Instructions for the task — Continue the forum thread on installing rgdal and rgeos on Databricks, picking up right after its last line.

Reputation: 107
I cannot install rgdal and rgeos on Databricks, any suggestions?
configure: error: gdal-config not found or not executable.
ERROR: configuration failed for package ‘rgdal’
* removing ‘/databricks/spark/R/lib/rgdal’
configure: error: geos-config not found or not executable.
ERROR: configuration failed for package ‘rgeos’
* removing ‘/databricks/spark/R/lib/rgeos’
Upvotes: 3
Views: 1213
Reputation: 3255
Here is one way to install rgdal and rgeos on R on Azure Databricks. Step 1 and 2 needs to be done each time you start the cluster. Step 1 can be automated (see below) but step 2 needs to be executed manually in a separate script or be added to the top of your R script.
You need to first install gdal and geos on the linux machines in your cluster. This can be done with bash script in a databricks notebook. The %s
is the magic command that allows this cell to run a shell script.
%sh
#!/bin/bash
#Start by updating everything
sudo apt-get update
##############
#### rgdal
#This installs gdal on the linux machine but not the R library (done in R script)
#See https://databricks.com/notebooks/rasterframes-notebook.html
sudo apt-get install -y gdal-bin libgdal-dev
#To be able to install the R library, you also need libproj-dev
#See https://philmikejones.me/tutorials/2014-07-14-installing-rgdal-in-r-on-linux/
sudo apt-get install -y libproj-dev
##############
#### rgeos
#This installs geos on the linux machine but not the R library (done in R script)

[Keypoint coordinate data]

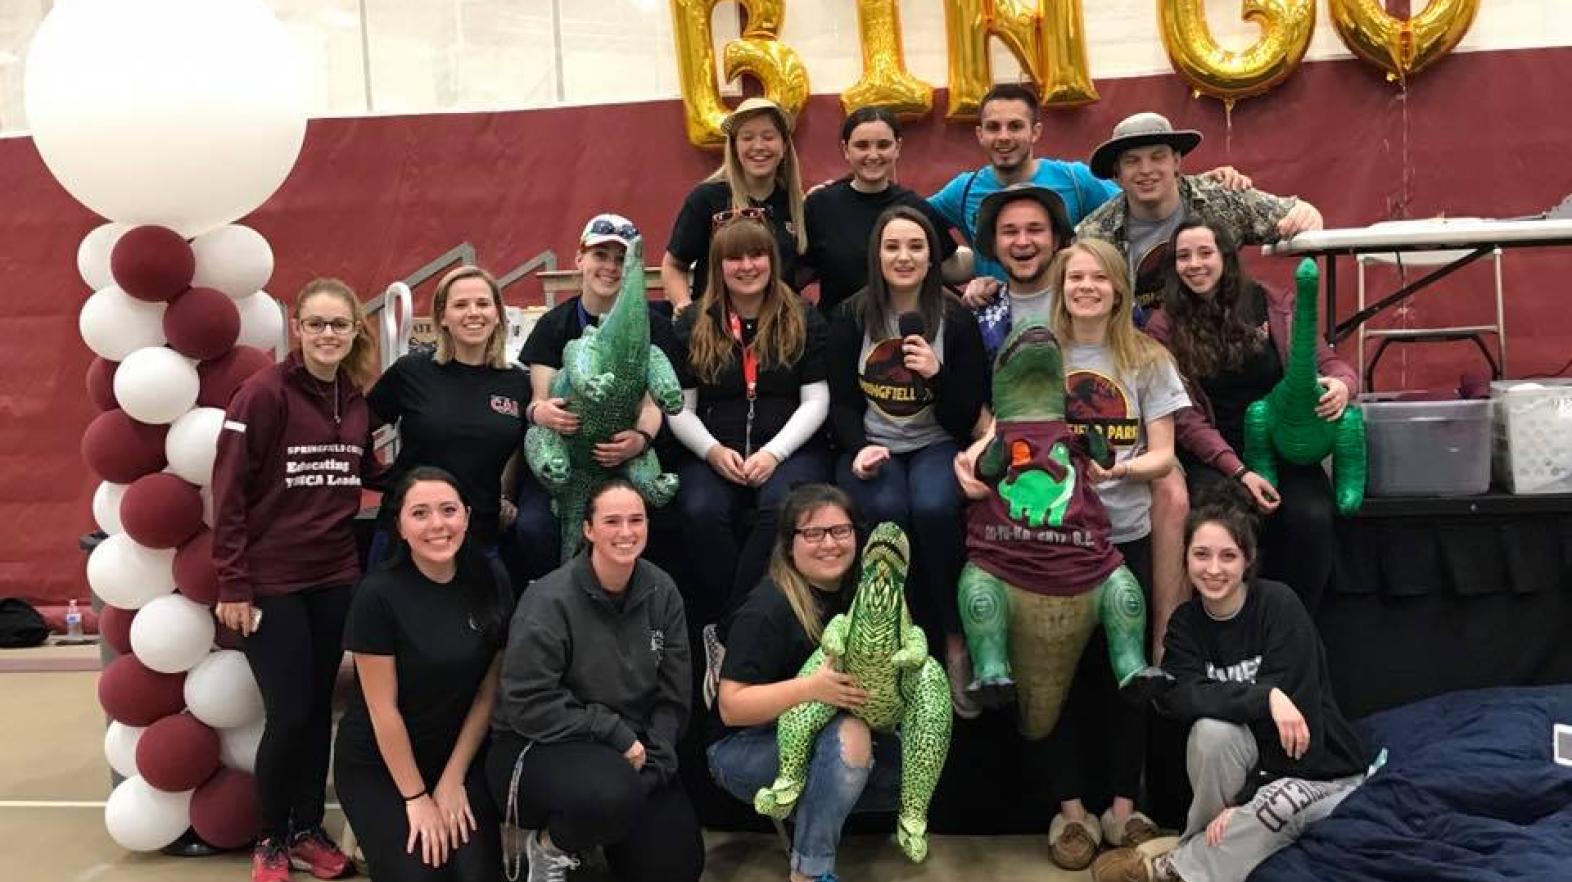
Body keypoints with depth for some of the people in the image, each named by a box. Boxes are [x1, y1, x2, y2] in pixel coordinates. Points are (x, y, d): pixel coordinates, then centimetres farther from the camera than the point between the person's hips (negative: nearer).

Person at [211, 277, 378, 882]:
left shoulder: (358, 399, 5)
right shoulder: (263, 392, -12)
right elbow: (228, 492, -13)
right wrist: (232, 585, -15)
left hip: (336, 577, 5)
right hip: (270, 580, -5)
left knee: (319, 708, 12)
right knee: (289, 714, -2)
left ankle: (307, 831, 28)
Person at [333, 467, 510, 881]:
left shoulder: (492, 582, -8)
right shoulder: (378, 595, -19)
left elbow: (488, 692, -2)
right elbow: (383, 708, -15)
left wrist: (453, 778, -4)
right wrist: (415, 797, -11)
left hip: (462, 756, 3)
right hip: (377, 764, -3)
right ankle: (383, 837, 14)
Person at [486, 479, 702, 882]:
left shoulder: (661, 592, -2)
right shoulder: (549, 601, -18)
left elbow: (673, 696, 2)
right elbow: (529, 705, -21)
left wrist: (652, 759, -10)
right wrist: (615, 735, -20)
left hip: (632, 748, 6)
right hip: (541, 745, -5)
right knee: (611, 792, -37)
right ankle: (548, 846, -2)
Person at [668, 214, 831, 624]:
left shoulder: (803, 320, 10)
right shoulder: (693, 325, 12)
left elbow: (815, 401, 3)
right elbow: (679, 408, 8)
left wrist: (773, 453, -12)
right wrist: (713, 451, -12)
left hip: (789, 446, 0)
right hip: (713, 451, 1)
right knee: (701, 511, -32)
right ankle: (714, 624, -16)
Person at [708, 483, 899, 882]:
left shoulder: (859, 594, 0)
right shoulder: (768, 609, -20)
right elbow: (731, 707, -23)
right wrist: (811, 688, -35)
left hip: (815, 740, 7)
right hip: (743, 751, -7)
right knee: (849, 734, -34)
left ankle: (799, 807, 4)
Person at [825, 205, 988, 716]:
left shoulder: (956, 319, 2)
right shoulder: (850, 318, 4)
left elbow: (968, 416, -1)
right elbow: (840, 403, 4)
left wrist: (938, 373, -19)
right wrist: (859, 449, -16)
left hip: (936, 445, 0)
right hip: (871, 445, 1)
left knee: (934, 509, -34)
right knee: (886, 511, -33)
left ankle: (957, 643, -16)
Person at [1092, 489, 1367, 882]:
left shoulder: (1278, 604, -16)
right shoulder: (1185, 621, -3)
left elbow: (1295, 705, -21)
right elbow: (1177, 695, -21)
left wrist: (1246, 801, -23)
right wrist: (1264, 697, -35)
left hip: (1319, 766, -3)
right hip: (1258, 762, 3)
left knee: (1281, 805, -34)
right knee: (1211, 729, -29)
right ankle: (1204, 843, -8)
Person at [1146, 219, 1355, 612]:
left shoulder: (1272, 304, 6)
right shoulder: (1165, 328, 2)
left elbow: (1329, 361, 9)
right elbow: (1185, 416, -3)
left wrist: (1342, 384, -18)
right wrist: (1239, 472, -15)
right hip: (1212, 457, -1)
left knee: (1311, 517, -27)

Answer box —
#See https://philmikejones.me/tutorials/2014-07-14-installing-rgdal-in-r-on-linux/
sudo apt install libgeos++dev
However, that is annoying to have to run manually each time, so you can create an init script that runs each time on startup of the cluster. So in a databricks python notebook, copy this code into a cell. Scripts in dbfs:/databricks/init/<name_of_cluster>
will run on start-up for clusters with that name.
#This file creates a bash script called install_packages.sh. The cluster run this file on each startup.
# The bash script will be anything inside the variable script
clusterName = "RStudioCluster"
script = """#!/bin/bash
#Start by updating everything
sudo apt-get update
##############
#### rgdal
#This installs gdal on the linux machine but not the R library (done in R script)
#See https://databricks.com/notebooks/rasterframes-notebook.html
sudo apt-get install -y gdal-bin libgdal-dev
#To be able to install the R library, you also need libproj-dev
#See https://philmikejones.me/tutorials/2014-07-14-installing-rgdal-in-r-on-linux/
sudo apt-get install -y libproj-dev
##############
#### rgeos
#This installs geos on the linux machine but not the R library (done in R script)
#See https://philmikejones.me/tutorials/2014-07-14-installing-rgdal-in-r-on-linux/
sudo apt install libgeos++dev
"""
dbutils.fs.put("dbfs:/databricks/init/%s/install_packages.sh" % clusterName, script, True)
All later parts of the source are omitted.